THINGS TO DO |
**a)** Please reproduce the passage of the profile on monolithic development that opens with the words containing "Each profile will" and closes with "from earlier sections.".
**b)** Pick up the profile on monolithic development at the point where it stops, and continue writing it.

Profile V: Development II, Monolithic and Continuous Development

Each profile will highlight a specific problem of composition for orchestra. This profile deals with the sequential development of at least two contrasting thematic ideas from earlier sections.

General considerations:

1. Development always involves the creation of new identities from the preexisting material through fragmentation, contrapuntal manipulation, some kind of compression, and often in reordering the pitch material. In monolithic development the procedures of fragmentation are closer in global time to the source music.

2. Another important consideration in monolithic development is the buildup of tension through the continual renewal of the fragmented material.

3. Development will have characteristic timbral and registral oppositions to highlight the breakdown of thematic or contour identities. In the case of monolithic development, this breakdown may be intensely compressed in time.

4. The thematic material which precedes development will often be the most important cohesive element in the monolithic developmental process. As a result two things may occur: the order of material presented in development will be reversed, or these important bits will be allowed to become secondary to a new foreground which appears in development (just as in sequential development)

5. Monolithic development need not occur just in one place (as in a traditional Classical sonata movement), but could consist as a kind of thematic extension (as in the Debussy example), or an extended preparation for a movement's close.

  • 1.Mahler, Symphony No. 5: Rondo-Finale (PP. 188-196, Movement III/5).
    Referring the fugato which had appeared at Reh. 2 (P. 180) and which will be discussed in Profile VI, the development which commences at Reh. 7 combines the countersubject with a truncated and modified version of the heard of the very opening theme (horn, P. 78). Notice how the order of elements is freely changed (compare Violins 1 and 2 at Reh. 7 with the Violin 1 passage at meas. 190).

[Source records]
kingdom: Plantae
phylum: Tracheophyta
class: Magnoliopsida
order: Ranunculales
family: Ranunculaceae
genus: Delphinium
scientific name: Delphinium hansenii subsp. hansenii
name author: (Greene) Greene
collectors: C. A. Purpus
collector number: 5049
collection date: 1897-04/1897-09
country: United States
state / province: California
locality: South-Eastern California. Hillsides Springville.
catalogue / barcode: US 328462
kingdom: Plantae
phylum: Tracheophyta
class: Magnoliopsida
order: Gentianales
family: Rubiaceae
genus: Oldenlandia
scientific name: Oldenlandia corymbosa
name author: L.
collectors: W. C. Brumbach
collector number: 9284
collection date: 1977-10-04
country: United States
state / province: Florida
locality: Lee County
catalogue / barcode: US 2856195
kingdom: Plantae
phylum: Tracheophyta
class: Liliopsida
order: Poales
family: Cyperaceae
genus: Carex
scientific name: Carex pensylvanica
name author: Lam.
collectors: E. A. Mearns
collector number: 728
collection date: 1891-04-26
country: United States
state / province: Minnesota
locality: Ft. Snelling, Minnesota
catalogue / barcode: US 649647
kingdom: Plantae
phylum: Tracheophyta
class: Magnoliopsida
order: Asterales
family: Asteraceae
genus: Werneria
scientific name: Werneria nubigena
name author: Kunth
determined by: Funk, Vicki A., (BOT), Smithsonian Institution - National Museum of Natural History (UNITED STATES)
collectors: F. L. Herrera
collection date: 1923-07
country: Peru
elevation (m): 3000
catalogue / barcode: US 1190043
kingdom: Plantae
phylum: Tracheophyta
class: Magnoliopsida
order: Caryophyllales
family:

ANSWERS |
**a)**
Each profile will highlight a specific problem of composition for orchestra. This profile deals with the sequential development of at least two contrasting thematic ideas from earlier sections.

**b)**
    The oboe/cl passage at Reh. 7 + 8 meas. represents a new version of the violin material at Reh. 7; the eighth-note countersubject figures freely develop underneath. The bassoon/viola version of the foreground starting at meas. 180 (Reh. 7 + 4 meas.) is a third layer.
    By the time the violins present a still more developed theme, at meas. 190, the entire complex texture begins to fragment in space. Compare this violin theme with its parent from the Adagietto Movement (Movement III/4), P. 176, meas. 73 of that movement.
    Back to Mvt. III/5, new thematic material comes in on P. 182 (Reh. 3) and is set in place by the juxtaposition of the countersubject in the strings.
    The Adagietto theme also serves to cause a slowdon in the tactus from eighth to quarter thru meas. 230.
    Meas. 253 sees a reprise of the substance of the earlier fugato and freely developed thematic variants.

  • 2. Debussy, La Mer:Movement III "Dialogue of the Wind and the Sea," (PP. 81-98 and PP. 126-137).
    Opening of the movement is characterized by a continous development from the second measure, a kind of additive process which assembles what will become the second level of foreground importance.
    Reh. 43 in the oboes gives us the rhythm, if not the contour of the main material (study the harmony here).
    As all these things play out against triplet ostinatos in the strings, those triplets are transformed into tremolos at meas. 30 (P. 85), and the second foreground emerges in the 1st muted trumpet.
    Between PP. 86-91, continuous, separate developments of the layers occur at different rates (e.g. the strings, which at Reh. 45 change the tremolos to repeated notes in upward, mostly scalar passages, finally compressed to short, scalar punctuations at Reh. 46.
    Notice the increasingly longer phrase structure of the melody in the winds and the sustained chordal treatment in the brass.
    Turning to P. 126: Debussy has blown out the string punctuations in a most magnificent way so that even though they are a thematic background and an accompaniment, they produce the most prominent textural identity with a level of energy that carries the piece to its conclusion.
    All the same elements of the earlier passage are here with a few additions, like the timpani triplets and brass counterpoint.

  • 3.Berlioz, Symphonie Fantastique: Movement V, The Witches' Sabbath (PP. 100-107 with sequential development of incorporated "Dies Irae" in 4 bassoons and 2 tubas at meas. 127; then PP. 108-116 before Fugato conclusion).
    An abrupt contrast of textures and registral size is the main feature of this development: the idee fixe has been turned into a vulgar dance (meas. 21 in cl), alternating with a gigantic tutti.
    The transformed IF at Reh. 63 takes on a bassoon obbligato (from meas. 47) and a further developed arpeggiation in violas and celos from meas. 52.
    The tutti idea returns with this diminution at meas. 65.
    PP. 106-107 see a complete fragmentation in preparation for the "Dies Irae" at meas. 127, the commencement of sequential textural development.
    With the addition of this last element, which functions like the traditional cantus firmus, the development proceeds (e.g. PP, 108-111 show a clear separation of the ideas of orchestral choirs).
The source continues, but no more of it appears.